If there's anything I hate more than crap science, it's crap journalism. Gone are the days of Hunter S. Thompson, Joan Didion, and Tom Wolfe, savvy observers of the American political, social, and cultural scene who before ever putting pen to paper, first totally and fearlessly immersed themselves in the topics they were covering, whether those topics included California car culture, Russian revolutionaries, or the inner workings of the Hells Angels.
Today, we rely primarily on television "news" shows to bring us investigative stories and in depth profiles. And for ages it seems,
60 Minutes has been considered the cream of the crop. But over the past couple years, the show I've been watching has slowly devolved into something with all the journalistic integrity of
The Tyra Banks Show.
Witness last night's coverage of the collapse of hundreds of bee colonies across the United States. Most of us know the gist of what's happening: over the past several years, millions of bees have simply up and left their colonies. Not died, but just, well,
left.
While no one has as yet discovered the reason our bees are disappearing, no one is in dispute that they are. (I don't dispute it, either, although, oddly, my own garden has never been as lush, as healthy, and as overrun with bees as it has been these past 2-3 years. Hmmm . . . )
Like almost all of the newspaper, magazine, and online coverage of colony collapse, last night's show focused exclusively on the disappearance of honey bees from
commercial colonies. That is, those colonies which are cultivated by professional beekeepers – like Dave Hackenberg, profiled in the show – to travel across the country to pollinate commercial farming operations. Like the bazillion acre pumpkin farm owned by Brian Campbell of Berwick, PA. When asked by reporter Steve Kroft what would happen to his operations if he didn't have tens of thousands of bees on the job, Campbell answered: "Well, my business wouldn't be as profitable."
AS profitable, Party People. In other words, he wouldn't be able to grow
mass quantities of pumpkins.
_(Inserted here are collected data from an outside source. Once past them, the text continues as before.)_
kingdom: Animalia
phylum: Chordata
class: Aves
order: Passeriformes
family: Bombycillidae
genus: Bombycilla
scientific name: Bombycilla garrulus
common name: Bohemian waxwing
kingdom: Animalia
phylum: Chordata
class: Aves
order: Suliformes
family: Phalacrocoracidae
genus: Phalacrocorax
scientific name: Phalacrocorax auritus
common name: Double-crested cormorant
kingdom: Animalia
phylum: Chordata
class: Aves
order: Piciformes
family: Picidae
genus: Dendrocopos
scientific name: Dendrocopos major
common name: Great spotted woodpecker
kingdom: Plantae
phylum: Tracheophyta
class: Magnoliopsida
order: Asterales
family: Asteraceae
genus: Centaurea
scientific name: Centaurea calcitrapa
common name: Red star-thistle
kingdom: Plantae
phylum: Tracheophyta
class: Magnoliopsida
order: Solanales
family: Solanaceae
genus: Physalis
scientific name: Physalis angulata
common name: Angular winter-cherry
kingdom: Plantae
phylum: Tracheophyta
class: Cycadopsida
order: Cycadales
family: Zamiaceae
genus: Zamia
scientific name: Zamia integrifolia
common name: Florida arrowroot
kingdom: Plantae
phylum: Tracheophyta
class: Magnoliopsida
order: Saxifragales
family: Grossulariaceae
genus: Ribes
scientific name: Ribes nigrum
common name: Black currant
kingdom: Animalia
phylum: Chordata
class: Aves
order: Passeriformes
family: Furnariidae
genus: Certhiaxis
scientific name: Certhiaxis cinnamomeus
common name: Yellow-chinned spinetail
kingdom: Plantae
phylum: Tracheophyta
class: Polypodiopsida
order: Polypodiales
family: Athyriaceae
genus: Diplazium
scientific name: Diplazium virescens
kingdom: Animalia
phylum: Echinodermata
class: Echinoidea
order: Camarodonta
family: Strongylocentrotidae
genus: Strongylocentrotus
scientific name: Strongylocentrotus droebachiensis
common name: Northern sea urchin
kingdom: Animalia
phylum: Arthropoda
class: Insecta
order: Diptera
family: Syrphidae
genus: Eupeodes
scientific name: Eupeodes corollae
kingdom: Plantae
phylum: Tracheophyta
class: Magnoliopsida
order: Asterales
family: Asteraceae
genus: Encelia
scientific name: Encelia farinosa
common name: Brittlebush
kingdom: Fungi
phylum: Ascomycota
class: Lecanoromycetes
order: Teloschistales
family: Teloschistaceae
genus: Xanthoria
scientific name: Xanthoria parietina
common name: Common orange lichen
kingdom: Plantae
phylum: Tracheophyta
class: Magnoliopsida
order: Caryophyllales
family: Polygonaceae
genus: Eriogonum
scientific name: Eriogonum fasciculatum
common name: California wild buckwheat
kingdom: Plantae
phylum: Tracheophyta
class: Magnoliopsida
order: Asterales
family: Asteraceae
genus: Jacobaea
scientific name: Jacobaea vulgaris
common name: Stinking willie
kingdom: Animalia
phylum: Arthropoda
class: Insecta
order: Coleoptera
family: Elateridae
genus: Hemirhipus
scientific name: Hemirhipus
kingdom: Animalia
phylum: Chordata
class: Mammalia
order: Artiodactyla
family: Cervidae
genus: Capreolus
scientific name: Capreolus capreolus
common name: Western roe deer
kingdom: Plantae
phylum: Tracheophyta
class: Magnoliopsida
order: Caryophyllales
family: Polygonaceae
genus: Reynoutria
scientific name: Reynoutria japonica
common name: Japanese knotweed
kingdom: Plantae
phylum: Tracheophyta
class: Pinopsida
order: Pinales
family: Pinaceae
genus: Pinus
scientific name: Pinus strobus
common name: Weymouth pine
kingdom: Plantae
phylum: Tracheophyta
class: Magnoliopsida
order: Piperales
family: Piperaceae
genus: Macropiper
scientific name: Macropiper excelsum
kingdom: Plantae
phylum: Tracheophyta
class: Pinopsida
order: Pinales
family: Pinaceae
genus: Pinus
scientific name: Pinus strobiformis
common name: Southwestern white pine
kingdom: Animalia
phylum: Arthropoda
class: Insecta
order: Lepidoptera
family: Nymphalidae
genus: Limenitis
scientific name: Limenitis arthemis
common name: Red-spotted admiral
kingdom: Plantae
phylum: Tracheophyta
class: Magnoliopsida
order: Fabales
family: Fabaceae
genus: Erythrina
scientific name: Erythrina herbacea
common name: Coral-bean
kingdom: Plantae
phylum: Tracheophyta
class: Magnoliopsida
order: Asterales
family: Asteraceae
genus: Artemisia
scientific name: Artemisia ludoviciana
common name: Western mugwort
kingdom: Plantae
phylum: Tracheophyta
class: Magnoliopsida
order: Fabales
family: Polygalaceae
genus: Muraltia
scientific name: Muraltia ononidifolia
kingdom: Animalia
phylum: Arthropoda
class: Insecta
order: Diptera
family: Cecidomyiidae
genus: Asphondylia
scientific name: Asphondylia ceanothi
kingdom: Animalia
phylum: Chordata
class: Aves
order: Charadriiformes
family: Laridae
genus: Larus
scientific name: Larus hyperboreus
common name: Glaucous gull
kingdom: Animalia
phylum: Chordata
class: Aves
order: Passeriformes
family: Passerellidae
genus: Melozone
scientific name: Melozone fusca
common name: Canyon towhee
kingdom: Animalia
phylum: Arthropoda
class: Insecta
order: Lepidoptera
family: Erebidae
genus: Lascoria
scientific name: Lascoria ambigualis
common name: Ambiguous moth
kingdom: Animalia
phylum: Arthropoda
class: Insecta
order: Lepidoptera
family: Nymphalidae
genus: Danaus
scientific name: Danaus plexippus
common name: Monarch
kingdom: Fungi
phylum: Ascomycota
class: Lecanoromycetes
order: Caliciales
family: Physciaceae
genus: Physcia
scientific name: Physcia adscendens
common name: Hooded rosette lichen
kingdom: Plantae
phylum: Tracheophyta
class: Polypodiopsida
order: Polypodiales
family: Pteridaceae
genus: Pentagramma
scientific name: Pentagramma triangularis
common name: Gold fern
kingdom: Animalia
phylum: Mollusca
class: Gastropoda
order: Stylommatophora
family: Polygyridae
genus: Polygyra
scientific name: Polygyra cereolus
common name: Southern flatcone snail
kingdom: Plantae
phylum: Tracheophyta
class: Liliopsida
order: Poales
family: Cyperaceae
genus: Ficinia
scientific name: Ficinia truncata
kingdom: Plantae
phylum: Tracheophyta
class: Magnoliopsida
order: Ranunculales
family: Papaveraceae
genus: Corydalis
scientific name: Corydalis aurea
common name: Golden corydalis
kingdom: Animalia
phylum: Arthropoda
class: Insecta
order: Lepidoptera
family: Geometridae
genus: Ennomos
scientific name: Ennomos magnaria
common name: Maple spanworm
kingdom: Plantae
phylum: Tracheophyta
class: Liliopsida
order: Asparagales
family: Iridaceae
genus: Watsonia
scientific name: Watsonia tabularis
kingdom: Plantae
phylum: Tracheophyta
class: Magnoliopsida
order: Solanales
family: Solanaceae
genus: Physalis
Pumpkins headed not for our dinner tables, but for Wal-Marts throughout the eastern seaboard as eventual Jack-O-Lanterns for Halloween.
So.
After listening to about half the story, it occurred to Moi that maybe the bees are disappearing because they are continually being carted thousands of miles across the country on flat bed trucks, plunked down in the middle of hundreds – many times thousands – of acres of
one single crop, and forced to spend the whole season pollinating not just said single crop but also one most likely treated with God only knows what kind of chemical(s).
In other words, the very industry that relies on bees for its profit may be stressing its main workforce right the hell out. And we all know what stress leads to. It leads to the fight or flight response. And the last time I checked, honey bees don't wear little honey bee boxing gloves.
Surely, if that theory occurred to lil' ol' Moi, it would occur to the Powers That Be at
60 Minutes. Right? Uh, that would be a big NOPE.
Never once in his report did Steve Kroft point out this irony. Never once did he wonder aloud at industry-wide reports suggesting that, unlike traditional industrial beekeeping operations like Hackenberg's,
organic beekeepers, even those who operate at the same commercial level, are experiencing NO instances of colony collapse. Never once did he point out that this particular practice of beekeeping is still in its infancy, and we are only just now beginning to study it's implications for bee health and behavior. Finally, Kroft never once wondered if feral bee populations in non-agricultural areas (like the one that includes Moi's garden) were undergoing the same colony collapse (it seems they are not).
So, a story that should have been inspired and of-the-moment ended up just feeling kind of shabby and way too much like yesterday's news. Yes, we all know the bees are splitting for parts unknown. But tell us something new, why don't cha? I have a feeling that someday soon, you'll see
60 Minutes reporters undergoing their own kind of collapse: from boredom, disinterest, and lack of ideas.